4.17.2009

The Great Schism of 1970


(Several years ago I was asked by the editor of the newspaper at Penn State if I had any football memories to share with his readers. I submitted the following, which appeared in an edited form—the best line having been removed. I reprise it [slightly edited for a wider audience] for my blog because I’m reading a biography of Chaucer.)

As football seasons go, the 1970 season was not one to remember. Mind you, the team under fifth-year head coach Joe Paterno finished 7-3, which is decent, but compared with coming off back-to-back 11-0 seasons and Orange Bowl victories, 7-3 was so-so. In 1970, the Nittany Lions finished 18th in the Associated Press rankings and did not go to a bowl game. Jack Ham was named an All-American linebacker.

I looked up all of that information.

But, otherwise, I remember the fall of 1970 vividly.

It was my senior year at Penn State. My wife and I were new parents. I was a full-time student and working 4 p.m. to midnight as the city editor of a local morning newspaper, the Pennsylvania Mirror. I was an English major. I wrote short sentences and paragraphs by night and long ones by day.

With those hours, I didn’t have a lot of scheduling flexibility and thus ended up in an elective 400-level Chaucer course. Chaucer was fine, but the course met Tuesday, Thursday, Saturday (yes, we had Saturday classes then) at 8 a.m. Maybe it was 9:30, but when you work nights and don’t get to bed until 2 a.m., what’s the difference?

## REQUEST
Retype the blog post from "(Several years ago" up to and including "an All-American linebacker.". The listing that comes next has no connection to the blog post on the 1970 season.

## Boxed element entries
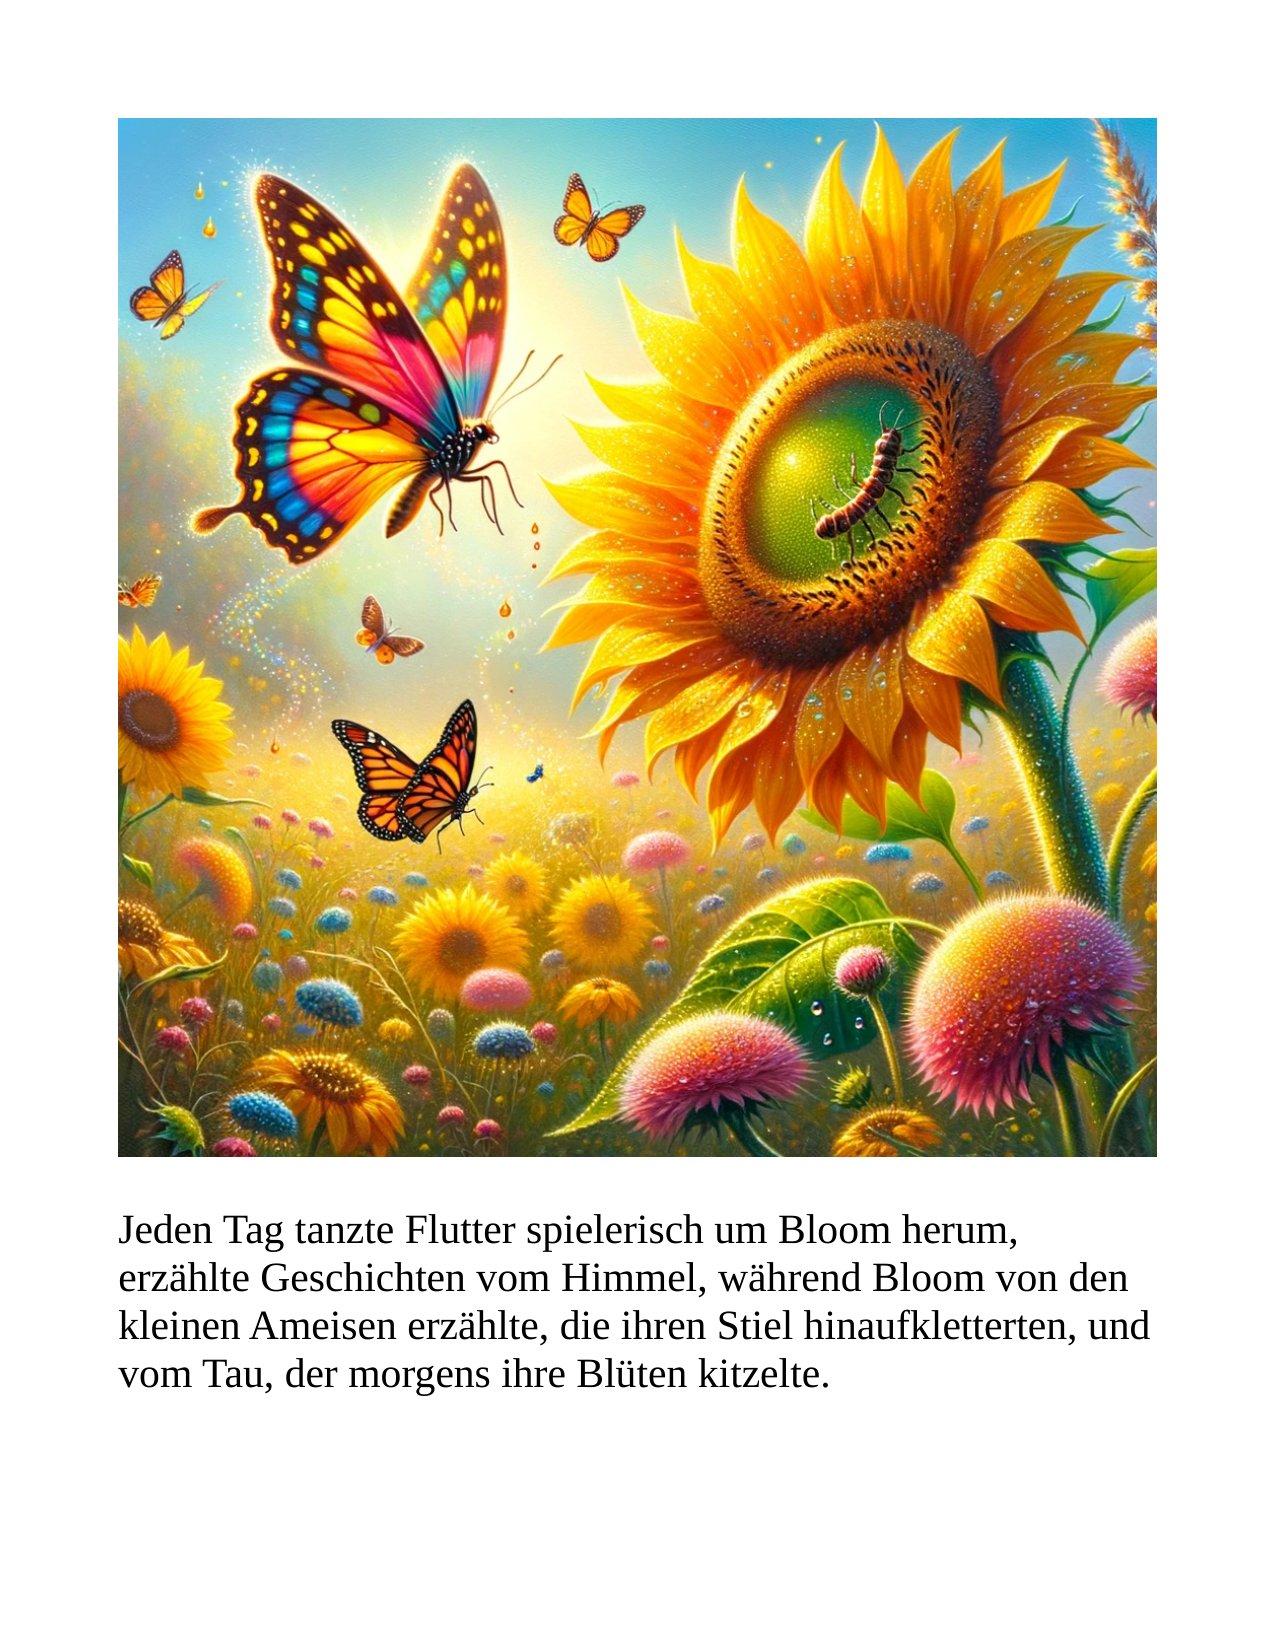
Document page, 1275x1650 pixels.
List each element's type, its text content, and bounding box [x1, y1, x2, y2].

text Jeden Tag tanzte Flutter spielerisch um Bloom herum, erzählte Geschichten vom Himmel, während Bloom von den kleinen Ameisen erzählte, die ihren Stiel hinaufkletterten, und vom Tau, der morgens ihre Blüten kitzelte. [118, 1205, 1157, 1396]
picture [118, 118, 1157, 1157]
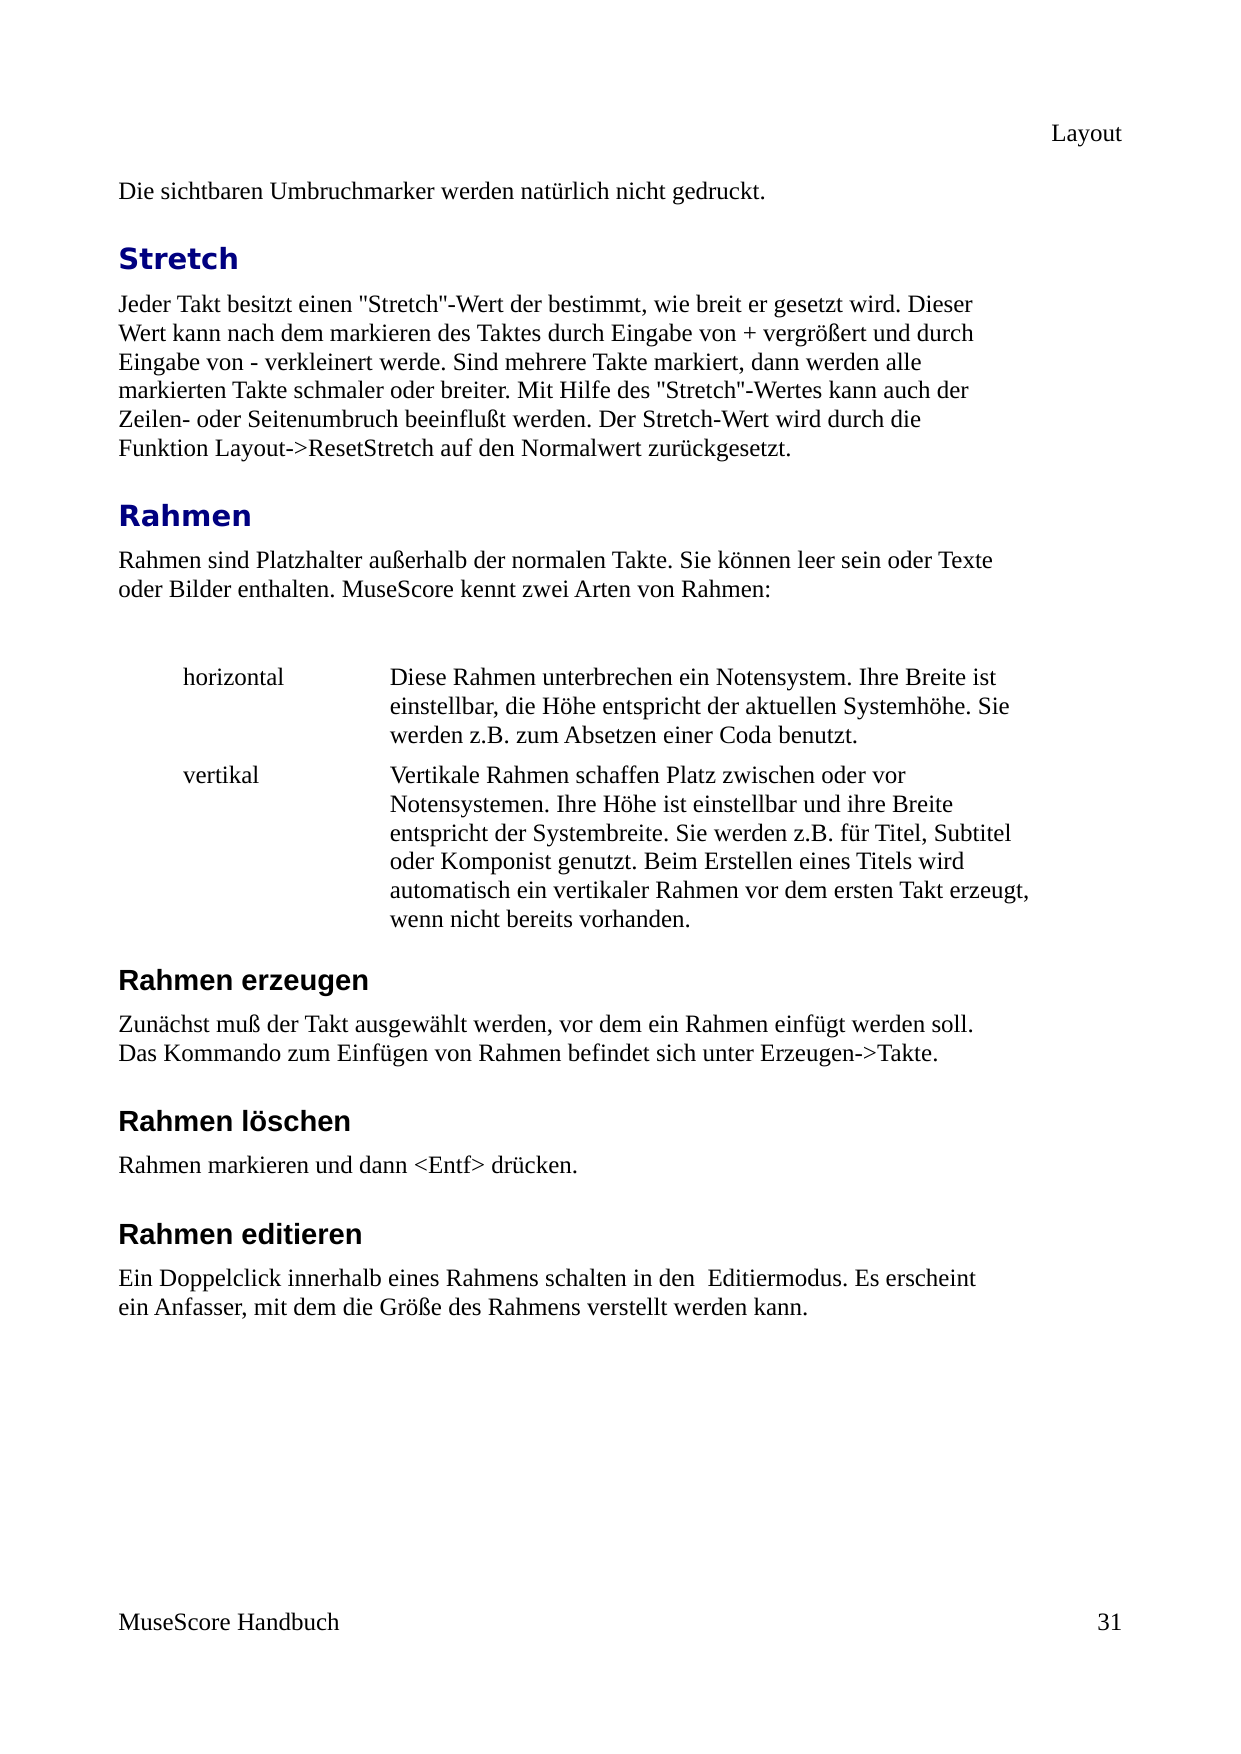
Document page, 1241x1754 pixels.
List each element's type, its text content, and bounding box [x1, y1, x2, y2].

text Rahmen markieren und dann <Entf> drücken. [118, 1151, 1004, 1179]
subtitle Rahmen löschen [118, 1104, 1122, 1138]
table_header horizontal [177, 657, 384, 754]
text Zunächst muß der Takt ausgewählt werden, vor dem ein Rahmen einfügt werden soll. Das Kommando zum Einfügen von Rahmen befindet sich unter Erzeugen->Takte. [118, 1009, 1004, 1067]
text Die sichtbaren Umbruchmarker werden natürlich nicht gedruckt. [118, 176, 1004, 205]
subtitle Rahmen erzeugen [118, 963, 1122, 997]
subtitle Rahmen editieren [118, 1217, 1122, 1250]
text Rahmen sind Platzhalter außerhalb der normalen Takte. Sie können leer sein oder Texte oder Bilder enthalten. MuseScore kennt zwei Arten von Rahmen: [118, 546, 1004, 603]
table_cell vertikal [177, 755, 384, 938]
subtitle Stretch [118, 243, 1122, 277]
table_header Diese Rahmen unterbrechen ein Notensystem. Ihre Breite ist einstellbar, die Höhe entspricht der aktuellen Systemhöhe. Sie werden z.B. zum Absetzen einer Coda benutzt. [384, 657, 1063, 754]
text Ein Doppelclick innerhalb eines Rahmens schalten in den Editiermodus. Es erscheint ein Anfasser, mit dem die Größe des Rahmens verstellt werden kann. [118, 1263, 1004, 1320]
table_cell Vertikale Rahmen schaffen Platz zwischen oder vor Notensystemen. Ihre Höhe ist einstellbar und ihre Breite entspricht der Systembreite. Sie werden z.B. für Titel, Subtitel oder Komponist genutzt. Beim Erstellen eines Titels wird automatisch ein vertikaler Rahmen vor dem ersten Takt erzeugt, wenn nicht bereits vorhanden. [384, 755, 1063, 938]
subtitle Rahmen [118, 499, 1122, 533]
text Jeder Takt besitzt einen ''Stretch''-Wert der bestimmt, wie breit er gesetzt wird. Dieser Wert kann nach dem markieren des Taktes durch Eingabe von + vergrößert und durch Eingabe von - verkleinert werde. Sind mehrere Takte markiert, dann werden alle markierten Takte schmaler oder breiter. Mit Hilfe des ''Stretch''-Wertes kann auch der Zeilen- oder Seitenumbruch beeinflußt werden. Der Stretch-Wert wird durch die Funktion Layout->ResetStretch auf den Normalwert zurückgesetzt. [118, 289, 1004, 462]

## TASK OUTPUT
(Several years ago I was asked by the editor of the newspaper at Penn State if I had any football memories to share with his readers. I submitted the following, which appeared in an edited form—the best line having been removed. I reprise it [slightly edited for a wider audience] for my blog because I’m reading a biography of Chaucer.)

As football seasons go, the 1970 season was not one to remember. Mind you, the team under fifth-year head coach Joe Paterno finished 7-3, which is decent, but compared with coming off back-to-back 11-0 seasons and Orange Bowl victories, 7-3 was so-so. In 1970, the Nittany Lions finished 18th in the Associated Press rankings and did not go to a bowl game. Jack Ham was named an All-American linebacker.